Microsoft has announced a major update to Conditional Access (CA) enforcement in Microsoft Entra ID. This upcoming change closes a long-standing loophole and ensures security measures are applied consistently across all sign-ins.

Currently, Microsoft Entra ID Conditional Access policies set to apply to “All resources” may not always be enforced in certain situations. This can happen when the policy includes one or more resource exclusions, or when a client application signs in using only OpenID Connect (OIDC) scopes or a limited set of directory scopes.

What’s changing in Entra ID Conditional Access enforcement?

With this upcoming update, Microsoft Entra ID will enforce these Conditional Access policies even when resource exclusions exist. It should help to ensure policy evaluation happens regardless of the scope set requested by the application. This change aims to strengthen defense‑in‑depth and remove an enforcement loophole.

“When a user signs in through a client application that requests only the scopes listed above, they may now receive Conditional Access challenges (such as MFA or device compliance) where previously they were allowed access without enforcement. The specific challenge depends on the access controls configured in your policies that target “All resources” or explicitly target Azure AD Graph as the resource,” Microsoft explained.

Microsoft mentioned that this update is a part of its Secure Future Initiative that launched in November 2023. It will enforce Conditional Access more consistently to reduce the risk that certain sign‑ins unintentionally bypass protections like MFA or device compliance checks.

What IT admins should do to prepare?

This upcoming change will affect organizations that have Conditional Access policies configured to apply to “All resources” and that also include one or more resource exclusions. However, it won’t affect commercial customers who do not use this specific policy setup.

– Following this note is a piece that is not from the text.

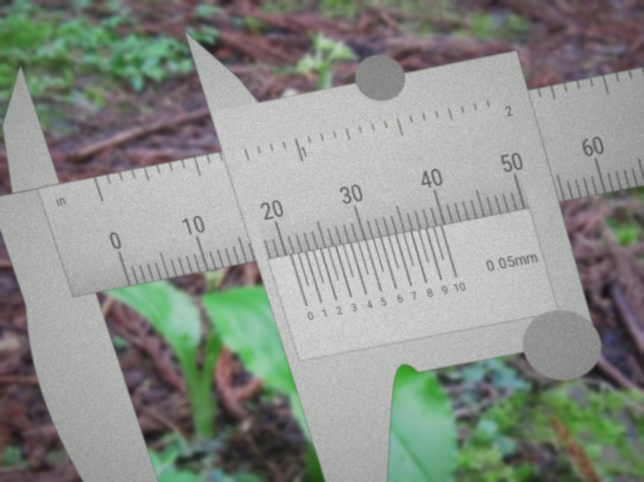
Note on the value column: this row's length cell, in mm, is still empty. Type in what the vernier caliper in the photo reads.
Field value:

Microsoft will begin rolling out this change on March 27, with full deployment across all cloud environments expected by June 2026. Organizations using custom-built or legacy applications that request only limited scopes should review and test these apps to ensure they can handle Conditional Access challenges, such as MFA or device compliance. Administrators may need to plan updates if their apps cannot fully support these security requirements.